En agosto del año 2000, un científico japonés
de nombre Toshiyuki Nakagaki anunció que había entrenado
a un organismo ameboide llamado moho del lodo para encontrar el camino
más corto dentro de un laberinto. Nakagaki había colocado
al moho en un pequeño laberinto que presentaba cuatro caminos
posibles y había colocado trozos de alimento en dos de las
salidas. A pesar de que este es un organismo increíblemente
primitivo (un pariente cercano de los hongos comunes) sin un cerebro
centralizado), el moho del lodo logró trazar el camino más
eficiente hacia el alimento, arrastrando su cuerpo a través
del laberinto de manera que se conectó directamente con las
dos fuentes de alimento. Sin recursos cognitivos evidentes, el moho
del lodo había "resuelto" el rompecabezas del laberinto.
Para un organismo tan simple, el moho del lodo tiene un notable pedigree
intelectual. El anuncio de Nakagaki fue solamente el último
de una larga cadena de investigaciones sobre las sutilezas del comportamiento.
Para los científicos que tratan de comprender los sistemas
que utilizan componentes relativamente simples para construir una
inteligencia de nivel superior, el moho del lodo algún día
podría verse como el equivalente de los pinzones y tortugas
que observó Darwin en las Islas Galápagos.

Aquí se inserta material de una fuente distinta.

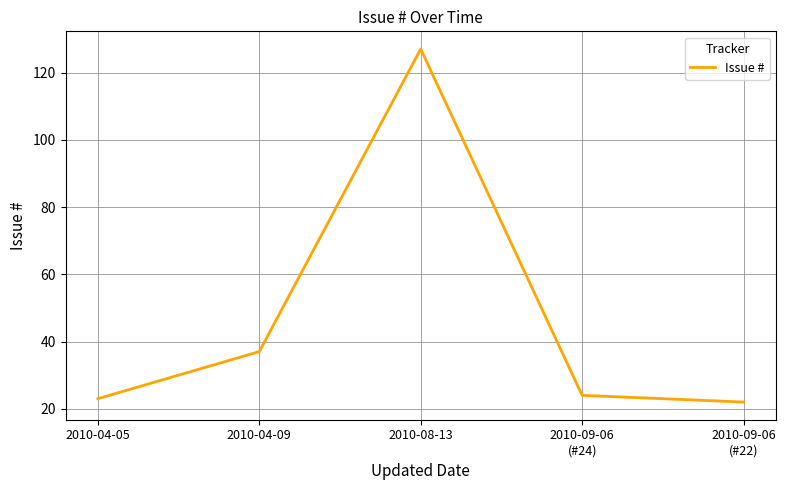

What position from the right is 2010-04-09?

4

¿De qué manera un organismo tan primario comenzó
a desempeñar un rol científico tan importante? Esa historia
comienza a fines de la década del 60' en la ciudad de Nueva
York, con una científica de nombre Evelyn Fox Keller. Keller,
con un doctorado en física obtenido en Harvard, había
escrito su disertación sobre biología molecular y había
pasado cierto tiempo explorando el campo naciente de la "termodinámica
del no-equilibrio", que años más tarde se habría
asociado con la teoría de la complejidad. Hacia 1968, estaba
trabajando como asociada en Sloan-Kettering en Manhattan, pensando
en la aplicación de las matemáticas a los problemas
biológicos. La matemática había tenido un papel
fundamental en la expansión de la comprensión de la
física, pensaba Keller - de manera que podría también
ser útil para comprender los sistemas vivos.

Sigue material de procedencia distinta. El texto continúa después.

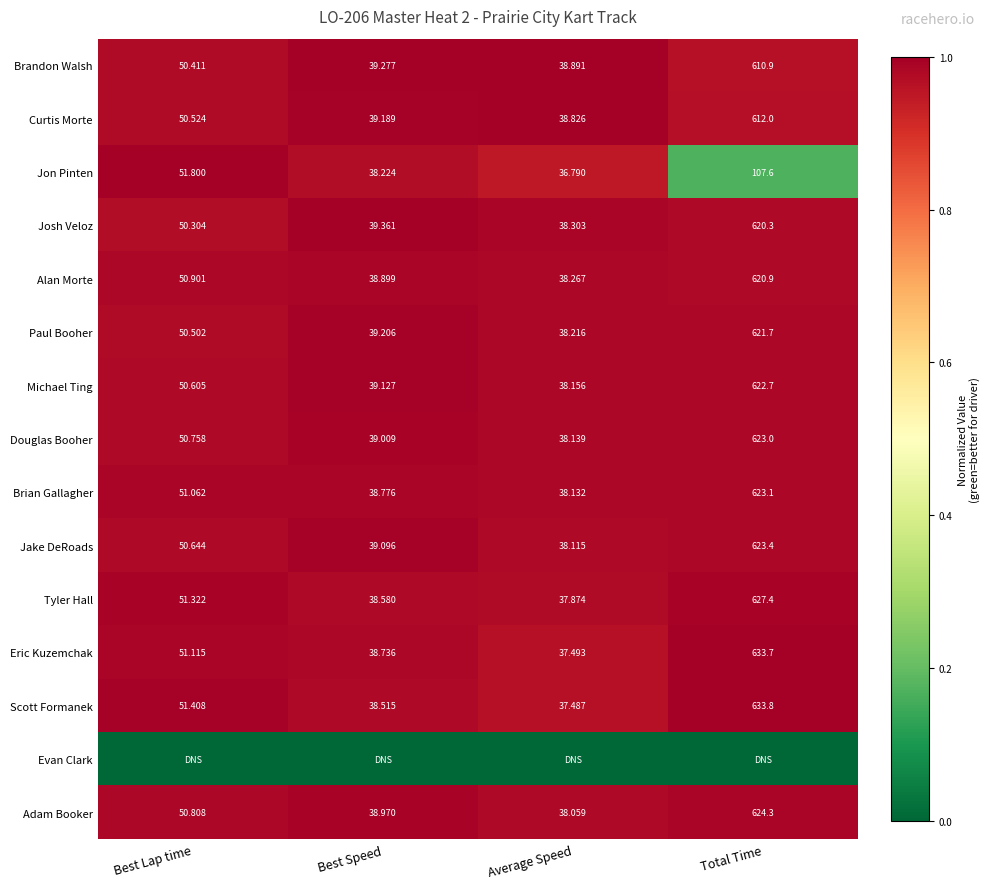

At which label does Brandon Walsh reach its minimum?

Average Speed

En la primavera de 1968, Keller visitó a un erudito llamado
Lee Segel, un matemático aplicado que compartía sus
intereses. Fue Segel quien la introdujo por primera vez al comportamiento
curioso del moho del lodo, y juntos comenzaron una serie de investigaciones
que ayudarían a transformar no solamente la comprensión
del desarrollo biológico sino también los mundos dispares
de la ciencia cerebral, diseño de software y estudios urbanos.

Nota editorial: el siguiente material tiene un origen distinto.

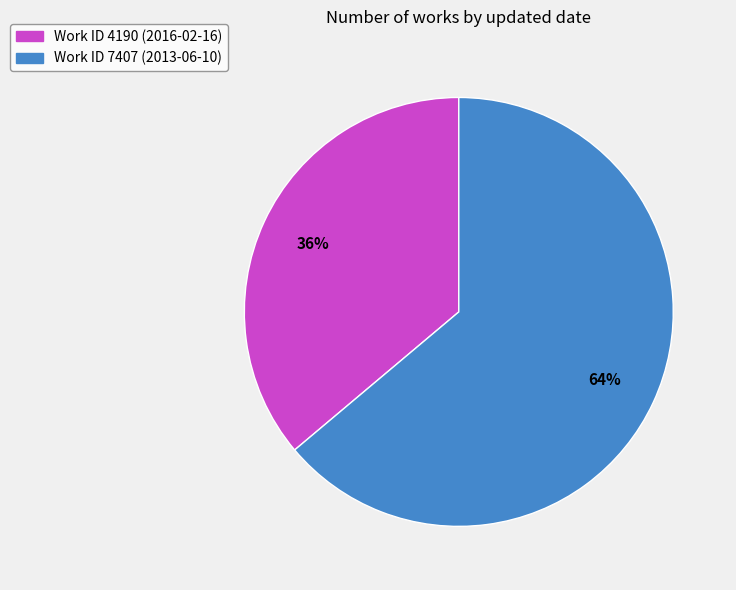

Is there any slice that represents more than half of the pie?

Yes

Si Ud. está leyendo esto en verano en algún lugar suburbano
o rural del mundo, probablemente cerca de Ud. esté creciendo
un moho del lodo. Camine en un bosque normalmente frío, húmedo
en un día seco y soleado, o examine cuidadosamente el manto
de hojas que cubre la corteza del suelo del jardín, y podrá
encontrar una sustancia grotesca que cubre unas pocas pulgadas de
madera en descomposición. Ante la primera inspección,
la masa color naranja rojiza sugiere que el perro del vecino ha comido
algo desagradable, pero si observa al moho del lodo durante varios
días, o mejor aún, si lo capta con una fotografía
con lapso de tiempo, descubrirá que se mueve, siempre tan lentamente,
por el suelo. Si el tiempo se vuelve más húmedo y frío,
puede volver a la misma mancha y observar que la criatura ha desaparecido.
¿Se ha alejado hacia otra parte del bosque? ¿O en cierta
forma se ha desvanecido en el aire, como un charco de agua evaporándose?
Cuando se va, el moho del lodo (Dictyostelium discoideum) hace algo
mucho más misterioso, un ardid de la biología que ha
confundido a los científicos durante siglos, antes que Keller
y Segel comenzaran su colaboración. La conducta del moho del
lodo efectivamente fue tan extraña, que entenderla requirió
pensar más allá de los límites de las disciplinas
tradicionales - y este puede ser el motivo por el cual el instinto
de un biólogo molecular con un doctorado en física lo
llevó a develar el misterio del moho del lodo. Porque lo que
se produce no es un acto de desaparición en el suelo del jardín.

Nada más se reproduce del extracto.